(Records contained in a dataset)
+++

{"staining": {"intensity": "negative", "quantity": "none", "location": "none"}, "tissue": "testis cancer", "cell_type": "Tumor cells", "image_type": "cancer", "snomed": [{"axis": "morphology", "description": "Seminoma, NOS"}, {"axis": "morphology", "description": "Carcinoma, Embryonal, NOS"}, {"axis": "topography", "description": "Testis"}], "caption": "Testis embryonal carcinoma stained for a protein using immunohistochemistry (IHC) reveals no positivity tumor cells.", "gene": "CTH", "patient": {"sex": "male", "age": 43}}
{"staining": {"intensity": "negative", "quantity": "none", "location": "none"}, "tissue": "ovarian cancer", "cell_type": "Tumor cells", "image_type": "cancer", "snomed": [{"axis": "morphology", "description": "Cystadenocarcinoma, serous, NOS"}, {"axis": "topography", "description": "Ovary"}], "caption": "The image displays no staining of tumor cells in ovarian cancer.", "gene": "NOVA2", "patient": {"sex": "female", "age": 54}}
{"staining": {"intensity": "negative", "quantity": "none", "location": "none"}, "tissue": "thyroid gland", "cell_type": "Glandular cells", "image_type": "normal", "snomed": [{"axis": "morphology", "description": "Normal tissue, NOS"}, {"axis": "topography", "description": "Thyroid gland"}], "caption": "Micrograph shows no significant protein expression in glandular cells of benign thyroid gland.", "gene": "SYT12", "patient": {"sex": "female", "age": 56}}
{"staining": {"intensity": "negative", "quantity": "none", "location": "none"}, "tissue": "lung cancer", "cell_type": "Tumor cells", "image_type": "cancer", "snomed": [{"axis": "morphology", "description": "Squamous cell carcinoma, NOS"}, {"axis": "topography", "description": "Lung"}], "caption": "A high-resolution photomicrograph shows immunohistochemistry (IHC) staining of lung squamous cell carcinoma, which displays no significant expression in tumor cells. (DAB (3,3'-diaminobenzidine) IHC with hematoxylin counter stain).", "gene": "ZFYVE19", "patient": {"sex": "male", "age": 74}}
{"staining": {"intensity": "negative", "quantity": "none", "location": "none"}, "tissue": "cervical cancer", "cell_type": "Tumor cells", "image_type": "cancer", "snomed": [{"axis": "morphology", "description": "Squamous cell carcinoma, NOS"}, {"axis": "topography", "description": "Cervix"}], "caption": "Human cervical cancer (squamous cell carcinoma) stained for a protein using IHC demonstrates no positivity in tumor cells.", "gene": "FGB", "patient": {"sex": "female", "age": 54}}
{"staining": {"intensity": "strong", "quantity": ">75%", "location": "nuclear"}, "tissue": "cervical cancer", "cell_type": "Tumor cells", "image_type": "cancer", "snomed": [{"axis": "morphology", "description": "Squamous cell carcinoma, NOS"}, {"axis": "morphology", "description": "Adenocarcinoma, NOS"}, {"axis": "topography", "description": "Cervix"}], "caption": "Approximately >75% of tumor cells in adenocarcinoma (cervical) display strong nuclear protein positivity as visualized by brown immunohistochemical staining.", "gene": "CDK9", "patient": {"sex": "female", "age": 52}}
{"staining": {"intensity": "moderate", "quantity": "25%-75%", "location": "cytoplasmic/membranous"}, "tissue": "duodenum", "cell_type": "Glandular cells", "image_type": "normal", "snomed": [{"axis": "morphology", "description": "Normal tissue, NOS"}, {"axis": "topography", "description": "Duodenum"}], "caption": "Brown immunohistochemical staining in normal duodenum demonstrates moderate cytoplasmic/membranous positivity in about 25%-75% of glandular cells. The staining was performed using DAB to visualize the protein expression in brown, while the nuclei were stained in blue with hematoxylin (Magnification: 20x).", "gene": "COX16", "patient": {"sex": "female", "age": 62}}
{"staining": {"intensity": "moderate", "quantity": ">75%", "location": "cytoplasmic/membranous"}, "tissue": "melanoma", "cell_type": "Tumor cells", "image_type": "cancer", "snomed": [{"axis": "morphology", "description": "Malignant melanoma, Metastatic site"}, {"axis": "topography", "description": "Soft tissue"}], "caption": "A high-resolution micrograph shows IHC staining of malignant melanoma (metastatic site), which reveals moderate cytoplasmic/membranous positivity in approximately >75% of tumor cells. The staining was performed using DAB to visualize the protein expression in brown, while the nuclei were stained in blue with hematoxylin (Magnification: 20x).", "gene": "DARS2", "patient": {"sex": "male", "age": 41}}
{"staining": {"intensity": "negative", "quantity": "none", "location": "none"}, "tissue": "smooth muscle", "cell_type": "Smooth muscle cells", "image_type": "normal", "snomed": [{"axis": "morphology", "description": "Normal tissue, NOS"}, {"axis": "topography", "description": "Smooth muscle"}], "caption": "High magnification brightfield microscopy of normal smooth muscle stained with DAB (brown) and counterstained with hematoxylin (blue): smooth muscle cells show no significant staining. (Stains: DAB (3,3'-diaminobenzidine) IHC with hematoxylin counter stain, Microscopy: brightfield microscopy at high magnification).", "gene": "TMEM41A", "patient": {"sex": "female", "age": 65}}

+++

> **Aim of the exercise**:
Could you restate every entry verbatim, please?

> **Output below**:
{"staining": {"intensity": "negative", "quantity": "none", "location": "none"}, "tissue": "testis cancer", "cell_type": "Tumor cells", "image_type": "cancer", "snomed": [{"axis": "morphology", "description": "Seminoma, NOS"}, {"axis": "morphology", "description": "Carcinoma, Embryonal, NOS"}, {"axis": "topography", "description": "Testis"}], "caption": "Testis embryonal carcinoma stained for a protein using immunohistochemistry (IHC) reveals no positivity tumor cells.", "gene": "CTH", "patient": {"sex": "male", "age": 43}}
{"staining": {"intensity": "negative", "quantity": "none", "location": "none"}, "tissue": "ovarian cancer", "cell_type": "Tumor cells", "image_type": "cancer", "snomed": [{"axis": "morphology", "description": "Cystadenocarcinoma, serous, NOS"}, {"axis": "topography", "description": "Ovary"}], "caption": "The image displays no staining of tumor cells in ovarian cancer.", "gene": "NOVA2", "patient": {"sex": "female", "age": 54}}
{"staining": {"intensity": "negative", "quantity": "none", "location": "none"}, "tissue": "thyroid gland", "cell_type": "Glandular cells", "image_type": "normal", "snomed": [{"axis": "morphology", "description": "Normal tissue, NOS"}, {"axis": "topography", "description": "Thyroid gland"}], "caption": "Micrograph shows no significant protein expression in glandular cells of benign thyroid gland.", "gene": "SYT12", "patient": {"sex": "female", "age": 56}}
{"staining": {"intensity": "negative", "quantity": "none", "location": "none"}, "tissue": "lung cancer", "cell_type": "Tumor cells", "image_type": "cancer", "snomed": [{"axis": "morphology", "description": "Squamous cell carcinoma, NOS"}, {"axis": "topography", "description": "Lung"}], "caption": "A high-resolution photomicrograph shows immunohistochemistry (IHC) staining of lung squamous cell carcinoma, which displays no significant expression in tumor cells. (DAB (3,3'-diaminobenzidine) IHC with hematoxylin counter stain).", "gene": "ZFYVE19", "patient": {"sex": "male", "age": 74}}
{"staining": {"intensity": "negative", "quantity": "none", "location": "none"}, "tissue": "cervical cancer", "cell_type": "Tumor cells", "image_type": "cancer", "snomed": [{"axis": "morphology", "description": "Squamous cell carcinoma, NOS"}, {"axis": "topography", "description": "Cervix"}], "caption": "Human cervical cancer (squamous cell carcinoma) stained for a protein using IHC demonstrates no positivity in tumor cells.", "gene": "FGB", "patient": {"sex": "female", "age": 54}}
{"staining": {"intensity": "strong", "quantity": ">75%", "location": "nuclear"}, "tissue": "cervical cancer", "cell_type": "Tumor cells", "image_type": "cancer", "snomed": [{"axis": "morphology", "description": "Squamous cell carcinoma, NOS"}, {"axis": "morphology", "description": "Adenocarcinoma, NOS"}, {"axis": "topography", "description": "Cervix"}], "caption": "Approximately >75% of tumor cells in adenocarcinoma (cervical) display strong nuclear protein positivity as visualized by brown immunohistochemical staining.", "gene": "CDK9", "patient": {"sex": "female", "age": 52}}
{"staining": {"intensity": "moderate", "quantity": "25%-75%", "location": "cytoplasmic/membranous"}, "tissue": "duodenum", "cell_type": "Glandular cells", "image_type": "normal", "snomed": [{"axis": "morphology", "description": "Normal tissue, NOS"}, {"axis": "topography", "description": "Duodenum"}], "caption": "Brown immunohistochemical staining in normal duodenum demonstrates moderate cytoplasmic/membranous positivity in about 25%-75% of glandular cells. The staining was performed using DAB to visualize the protein expression in brown, while the nuclei were stained in blue with hematoxylin (Magnification: 20x).", "gene": "COX16", "patient": {"sex": "female", "age": 62}}
{"staining": {"intensity": "moderate", "quantity": ">75%", "location": "cytoplasmic/membranous"}, "tissue": "melanoma", "cell_type": "Tumor cells", "image_type": "cancer", "snomed": [{"axis": "morphology", "description": "Malignant melanoma, Metastatic site"}, {"axis": "topography", "description": "Soft tissue"}], "caption": "A high-resolution micrograph shows IHC staining of malignant melanoma (metastatic site), which reveals moderate cytoplasmic/membranous positivity in approximately >75% of tumor cells. The staining was performed using DAB to visualize the protein expression in brown, while the nuclei were stained in blue with hematoxylin (Magnification: 20x).", "gene": "DARS2", "patient": {"sex": "male", "age": 41}}
{"staining": {"intensity": "negative", "quantity": "none", "location": "none"}, "tissue": "smooth muscle", "cell_type": "Smooth muscle cells", "image_type": "normal", "snomed": [{"axis": "morphology", "description": "Normal tissue, NOS"}, {"axis": "topography", "description": "Smooth muscle"}], "caption": "High magnification brightfield microscopy of normal smooth muscle stained with DAB (brown) and counterstained with hematoxylin (blue): smooth muscle cells show no significant staining. (Stains: DAB (3,3'-diaminobenzidine) IHC with hematoxylin counter stain, Microscopy: brightfield microscopy at high magnification).", "gene": "TMEM41A", "patient": {"sex": "female", "age": 65}}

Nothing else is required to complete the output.